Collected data
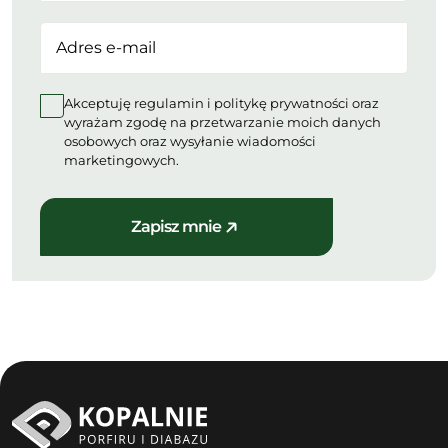
Akceptuję regulamin i politykę prywatności oraz
wyrażam zgodę na przetwarzanie moich danych
osobowych oraz wysyłanie wiadomości
marketingowych.
Zapisz mnie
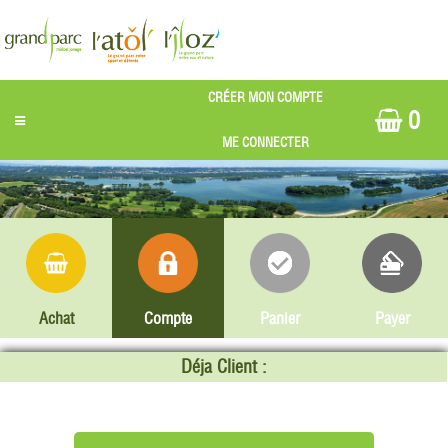
0
Achat
Compte
Panier
Payer
Déja Client :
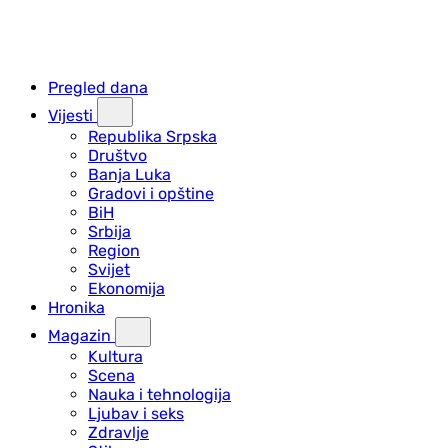
Pregled dana
Vijesti
Republika Srpska
Društvo
Banja Luka
Gradovi i opštine
BiH
Srbija
Region
Svijet
Ekonomija
Hronika
Magazin
Kultura
Scena
Nauka i tehnologija
Ljubav i seks
Zdravlje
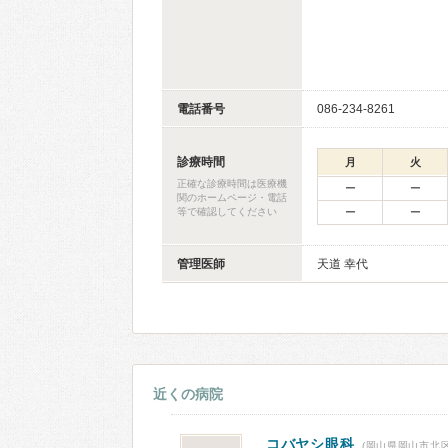
電話番号
086-234-8261
診療時間
月
火
正確な診療時間は医療機
ー
ー
関のホームページ・電話
等で確認してください
ー
ー
管理医師
天道 幸代
近くの病院
コバヤシ眼科
(岡山県岡山市北区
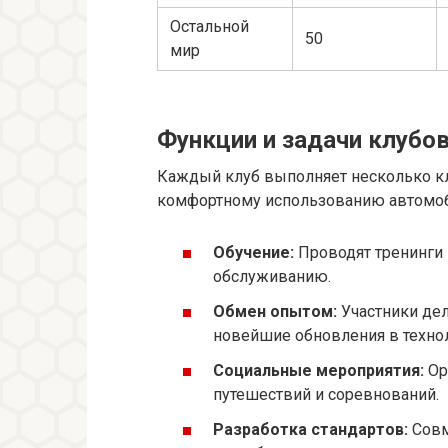
Остальной
50
мир
Функции и задачи клубо
Каждый клуб выполняет несколько к
комфортному использованию автомоб
Обучение:
Проводят тренинги 
обслуживанию.
Обмен опытом:
Участники дел
новейшие обновления в технол
Социальные мероприятия:
Ор
путешествий и соревнований.
Разработка стандартов:
Совм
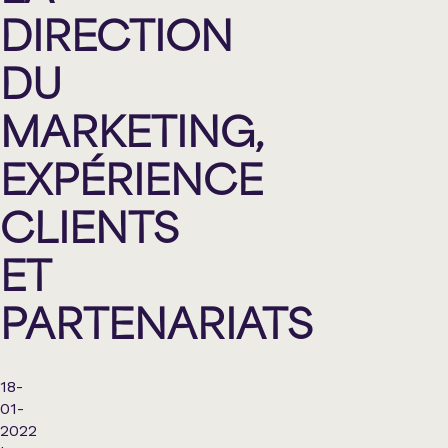
DIRECTION
DU
MARKETING,
EXPÉRIENCE
CLIENTS
ET
PARTENARIATS
18-
01-
2022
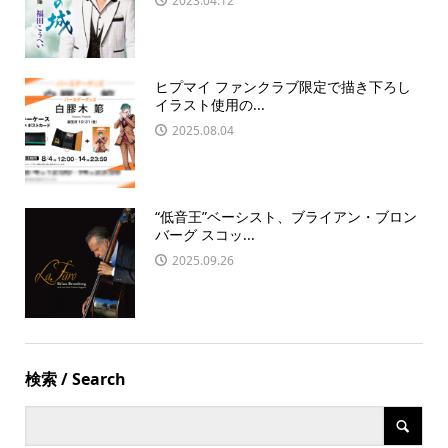
2023.04.12
ヒプマイ ファンクラブ限定で描き下ろし
イラスト使用の...
2025.08.04
“低音王”ベーシスト、ブライアン・ブロン
バーグ スコッ...
2025.09.26
検索 / Search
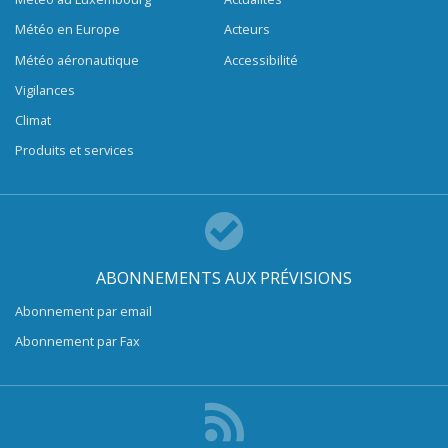
Météo en Europe
Acteurs
Météo aéronautique
Accessibilité
Vigilances
Climat
Produits et services
ABONNEMENTS AUX PRÉVISIONS
Abonnement par email
Abonnement par Fax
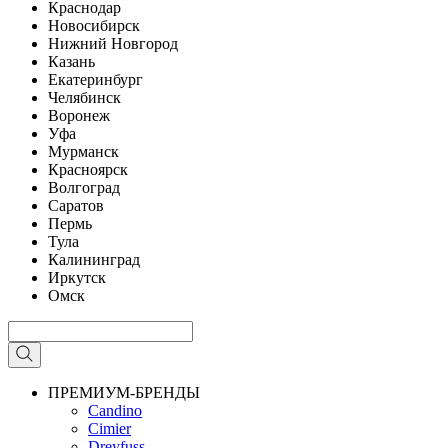
Краснодар
Новосибирск
Нижний Новгород
Казань
Екатеринбург
Челябинск
Воронеж
Уфа
Мурманск
Красноярск
Волгоград
Саратов
Пермь
Тула
Калининград
Иркутск
Омск
ПРЕМИУМ-БРЕНДЫ
Candino
Cimier
Dreyfuss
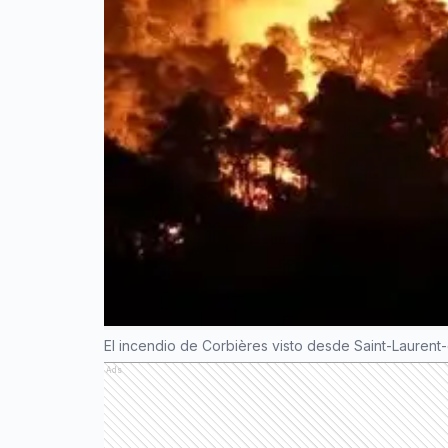
El incendio de Corbières visto desde Saint-Lauren
Ads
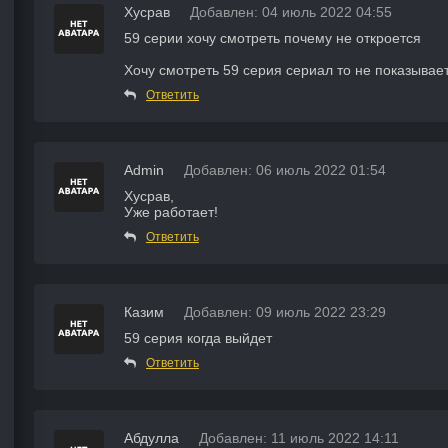
Хусрав
Добавлен: 04 июль 2022 04:55
59 серии хочу смотреть почему не откроется
Хочу смотреть 59 серия сериал то не показывает
Ответить
Admin
Добавлен: 06 июль 2022 01:54
Хусрав,
Уже работает!
Ответить
Казим
Добавлен: 09 июль 2022 23:29
59 серия когда выйдет
Ответить
Абдулла
Добавлен: 11 июль 2022 14:11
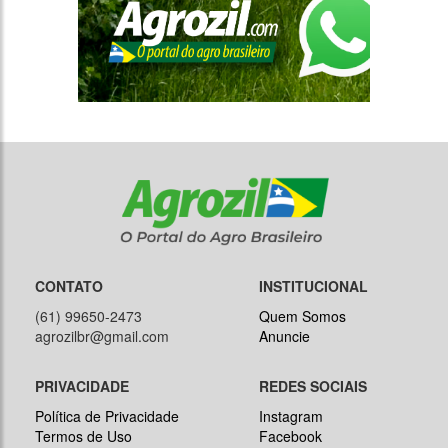
CONTATO
INSTITUCIONAL
(61) 99650-2473
Quem Somos
agrozilbr@gmail.com
Anuncie
PRIVACIDADE
REDES SOCIAIS
Política de Privacidade
Instagram
Termos de Uso
Facebook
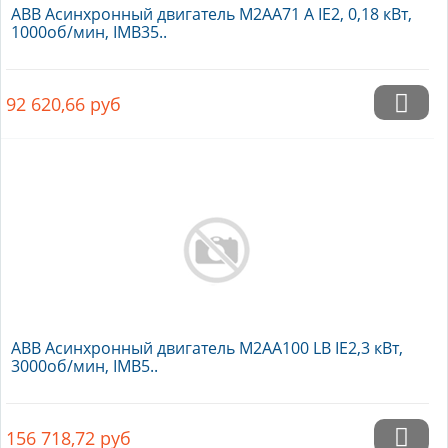
ABB Асинхронный двигатель M2AA71 A IE2, 0,18 кВт,
1000об/мин, IMB35..
92 620,66
руб
ABB Асинхронный двигатель M2AA100 LB IE2,3 кВт,
3000об/мин, IMB5..
156 718,72
руб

JOB ITEM:
Render every line of text in the listing above as a single numbered list, omitting blank lines and the pictures.

ANSWER BELOW:
1. Akceptuję regulamin i politykę prywatności oraz
2. wyrażam zgodę na przetwarzanie moich danych
3. osobowych oraz wysyłanie wiadomości
4. marketingowych.
5. Zapisz mnie
6. 0
7. Achat
8. Compte
9. Panier
10. Payer
11. Déja Client :
12. Pregled dana
13. Vijesti
14. Republika Srpska
15. Društvo
16. Banja Luka
17. Gradovi i opštine
18. BiH
19. Srbija
20. Region
21. Svijet
22. Ekonomija
23. Hronika
24. Magazin
25. Kultura
26. Scena
27. Nauka i tehnologija
28. Ljubav i seks
29. Zdravlje
30. 電話番号
31. 086-234-8261
32. 診療時間
33. 月
34. 火
35. 正確な診療時間は医療機
36. ー
37. ー
38. 関のホームページ・電話
39. 等で確認してください
40. ー
41. ー
42. 管理医師
43. 天道 幸代
44. 近くの病院
45. コバヤシ眼科
46. (岡山県岡山市北区
47. Остальной
48. 50
49. мир
50. Функции и задачи клубо
51. Каждый клуб выполняет несколько к
52. комфортному использованию автомоб
53. Обучение:
54. Проводят тренинги 
55. обслуживанию.
56. Обмен опытом:
57. Участники дел
58. новейшие обновления в технол
59. Социальные мероприятия:
60. Ор
61. путешествий и соревнований.
62. Разработка стандартов:
63. Совм
64. DIRECTION
65. DU
66. MARKETING,
67. EXPÉRIENCE
68. CLIENTS
69. ET
70. PARTENARIATS
71. 18-
72. 01-
73. 2022
74. 2023.04.12
75. ヒプマイ ファンクラブ限定で描き下ろし
76. イラスト使用の...
77. 2025.08.04
78. “低音王”ベーシスト、ブライアン・ブロン
79. バーグ スコッ...
80. 2025.09.26
81. 検索 / Search
82. Météo en Europe
83. Acteurs
84. Météo aéronautique
85. Accessibilité
86. Vigilances
87. Climat
88. Produits et services
89. ABONNEMENTS AUX PRÉVISIONS
90. Abonnement par email
91. Abonnement par Fax
92. Краснодар
93. Новосибирск
94. Нижний Новгород
95. Казань
96. Екатеринбург
97. Челябинск
98. Воронеж
99. Уфа
100. Мурманск
101. Красноярск
102. Волгоград
103. Саратов
104. Пермь
105. Тула
106. Калининград
107. Иркутск
108. Омск
109. ПРЕМИУМ-БРЕНДЫ
110. Candino
111. Cimier
112. Dreyfuss
113. El incendio de Corbières visto desde Saint-Lauren
114. Ads
115. Хусрав
116. Добавлен: 04 июль 2022 04:55
117. 59 серии хочу смотреть почему не откроется
118. Хочу смотреть 59 серия сериал то не показывает
119. Ответить
120. Admin
121. Добавлен: 06 июль 2022 01:54
122. Хусрав,
123. Уже работает!
124. Ответить
125. Казим
126. Добавлен: 09 июль 2022 23:29
127. 59 серия когда выйдет
128. Ответить
129. Абдулла
130. Добавлен: 11 июль 2022 14:11
131. CONTATO
132. INSTITUCIONAL
133. (61) 99650-2473
134. Quem Somos
135. agrozilbr@gmail.com
136. Anuncie
137. PRIVACIDADE
138. REDES SOCIAIS
139. Política de Privacidade
140. Instagram
141. Termos de Uso
142. Facebook
143. ABB Асинхронный двигатель M2AA71 A IE2, 0,18 кВт,
144. 1000об/мин, IMB35..
145. 92 620,66
146. руб
147. ABB Асинхронный двигатель M2AA100 LB IE2,3 кВт,
148. 3000об/мин, IMB5..
149. 156 718,72
150. руб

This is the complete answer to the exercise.